*ENTRIES PROVIDED*.
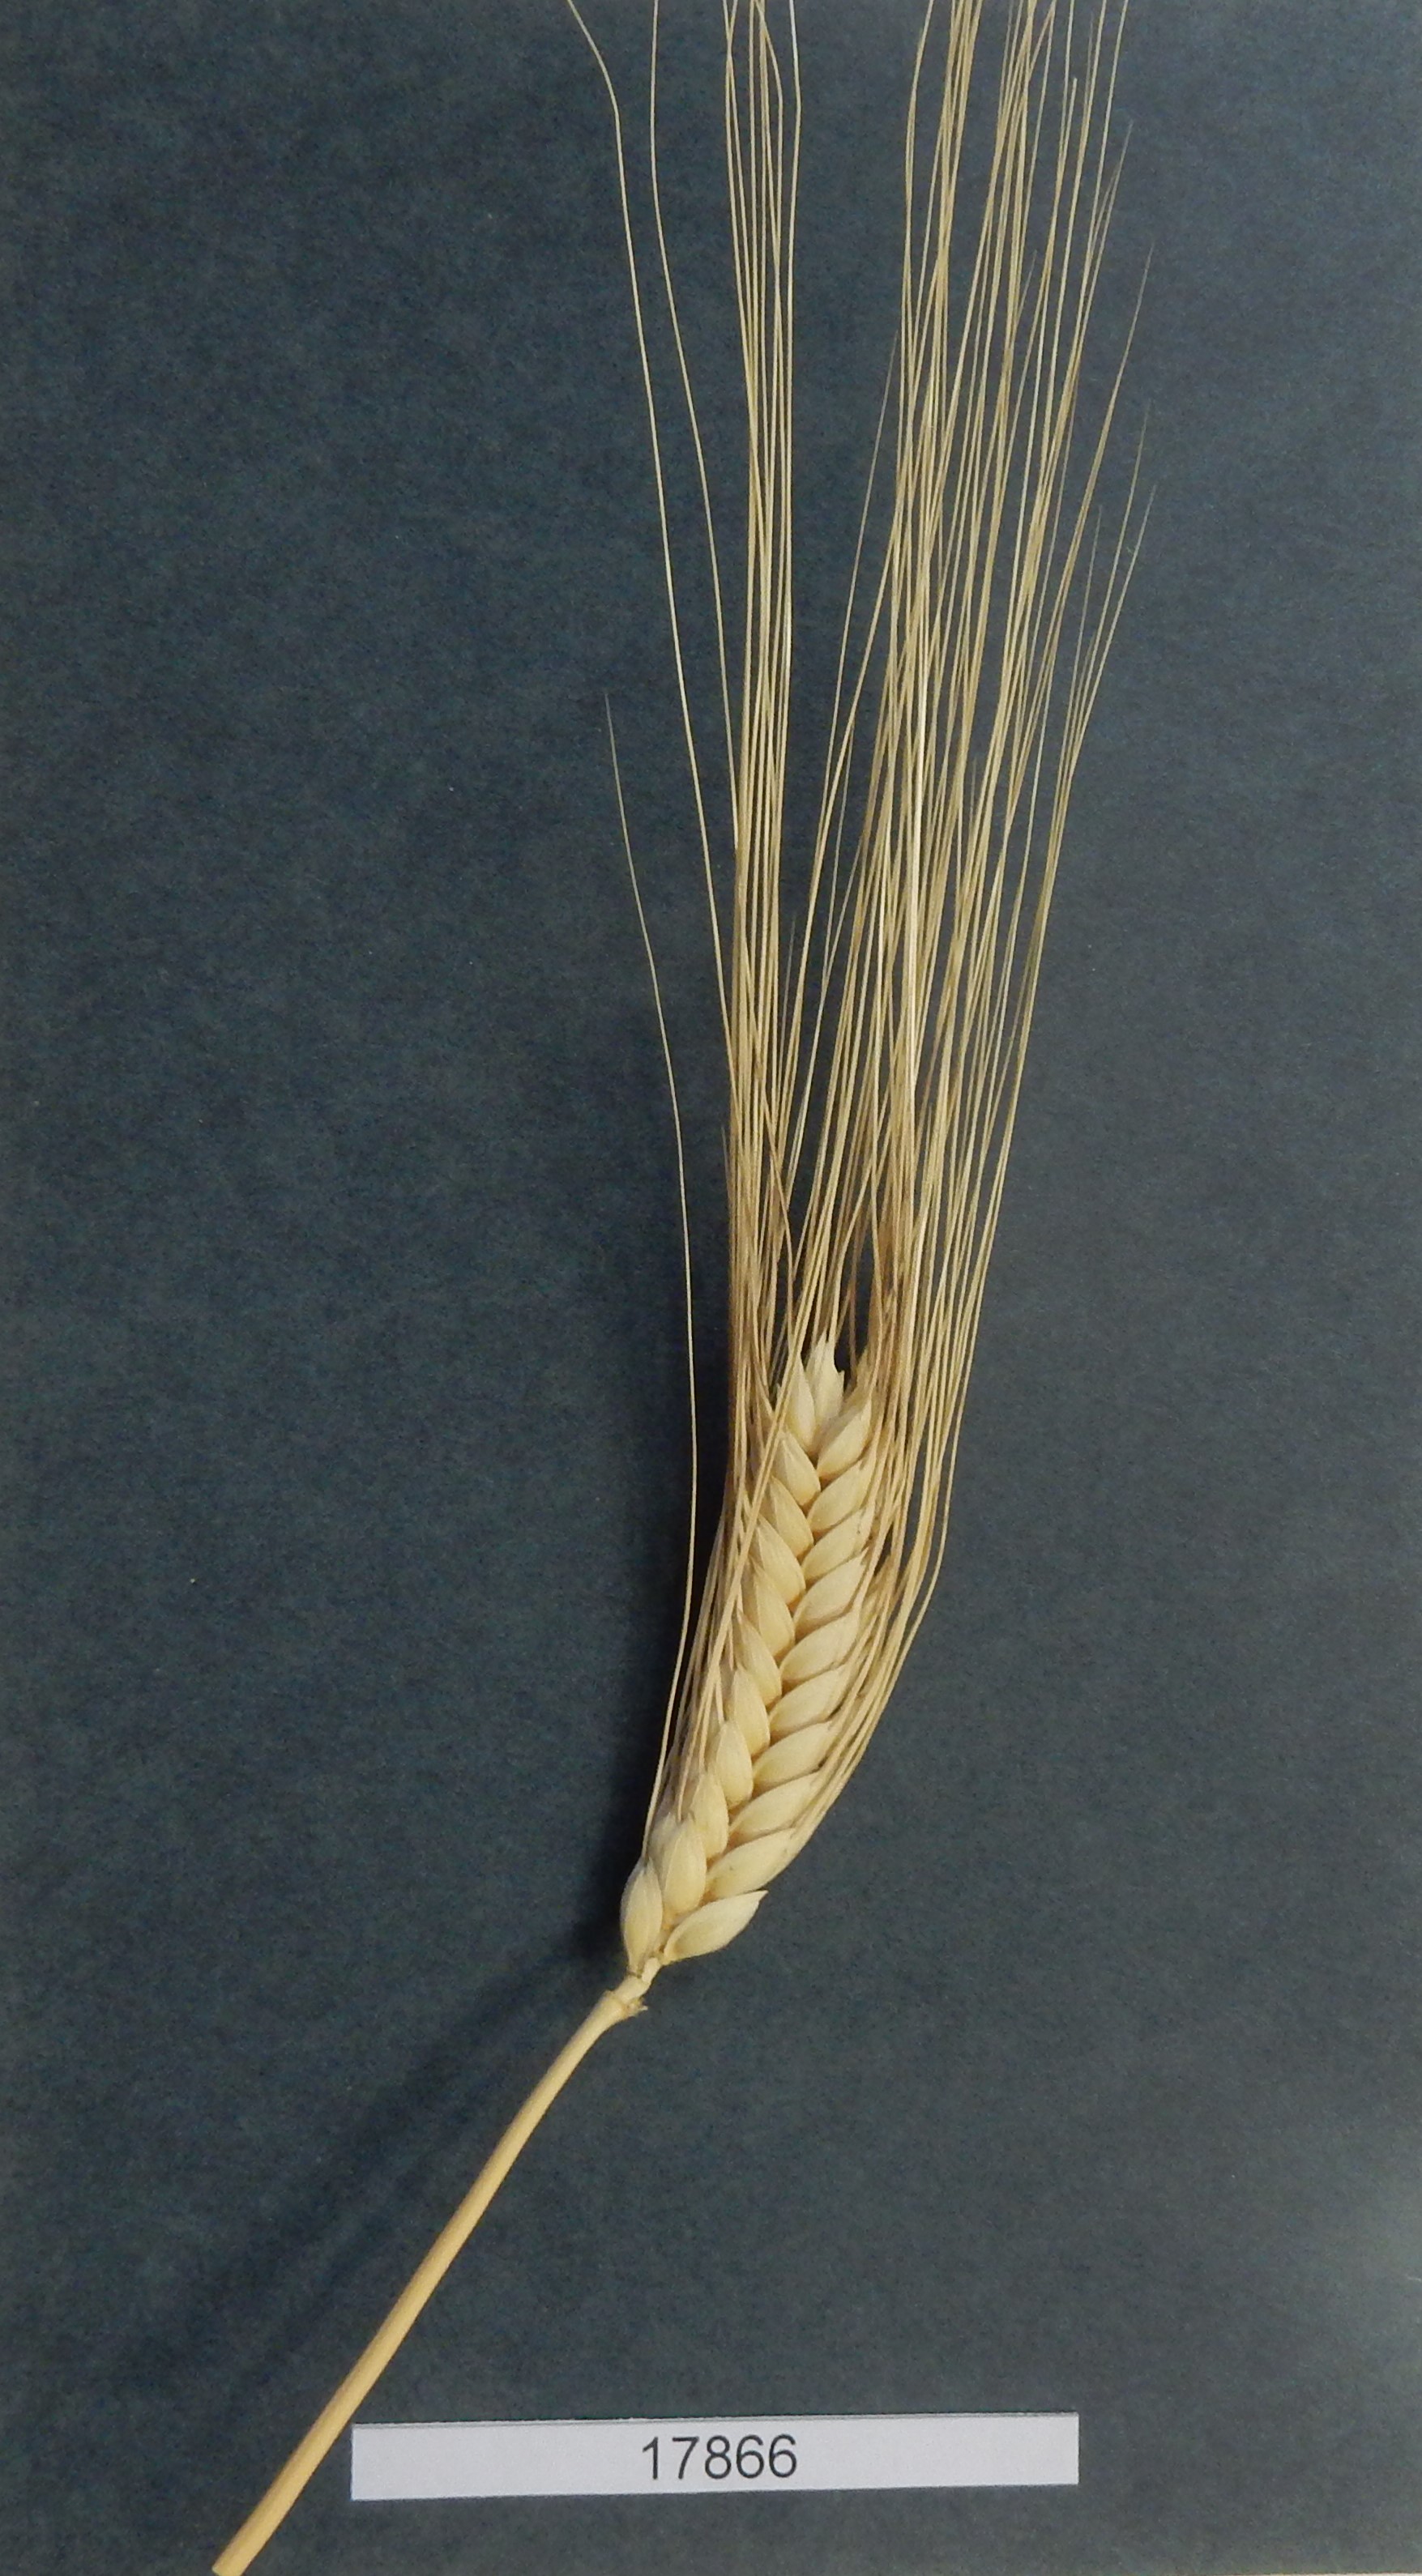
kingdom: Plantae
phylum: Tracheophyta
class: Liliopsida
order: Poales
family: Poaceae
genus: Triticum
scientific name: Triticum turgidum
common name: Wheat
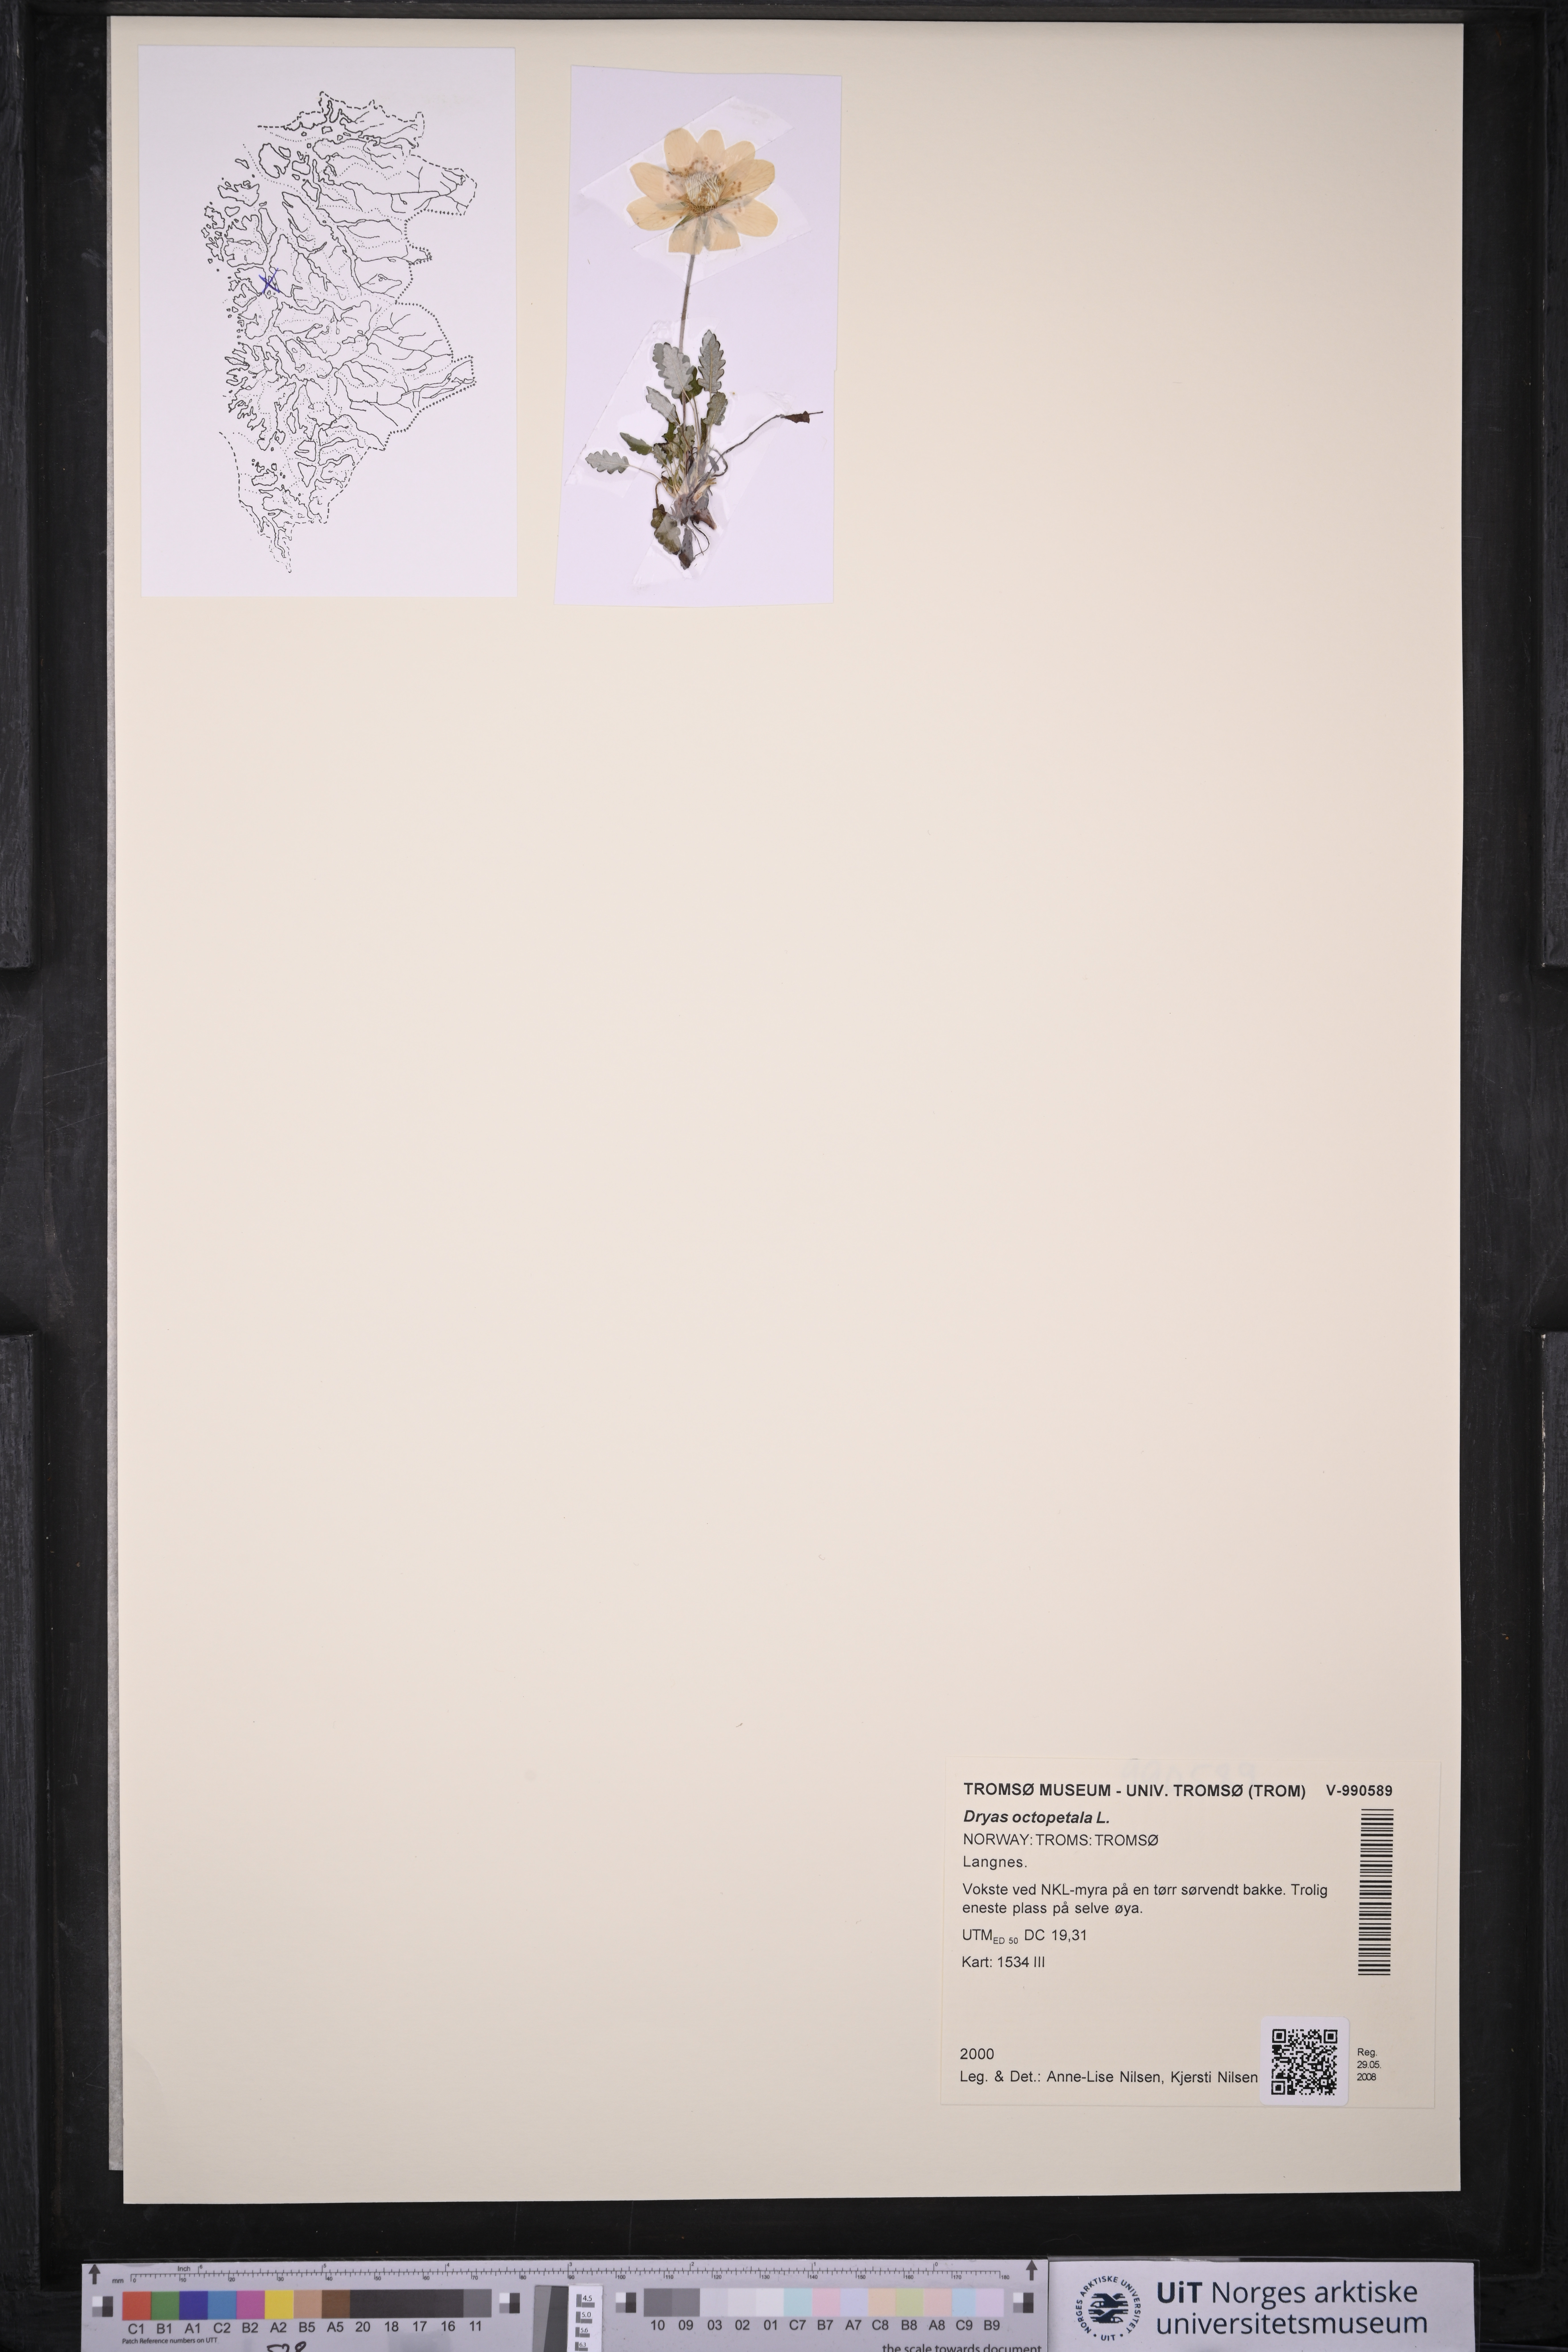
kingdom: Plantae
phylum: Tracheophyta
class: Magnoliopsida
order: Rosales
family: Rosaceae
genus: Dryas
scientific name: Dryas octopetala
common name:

*PROBLEM DESCRIPTION*.
Copy out every naming line in the material above, word for word and in the same order. Leave the pictures out of your answer.

*TASK RESPONSE*.
kingdom: Plantae
phylum: Tracheophyta
class: Liliopsida
order: Poales
family: Poaceae
genus: Triticum
scientific name: Triticum turgidum
common name: Wheat
kingdom: Plantae
phylum: Tracheophyta
class: Magnoliopsida
order: Rosales
family: Rosaceae
genus: Dryas
scientific name: Dryas octopetala
common name:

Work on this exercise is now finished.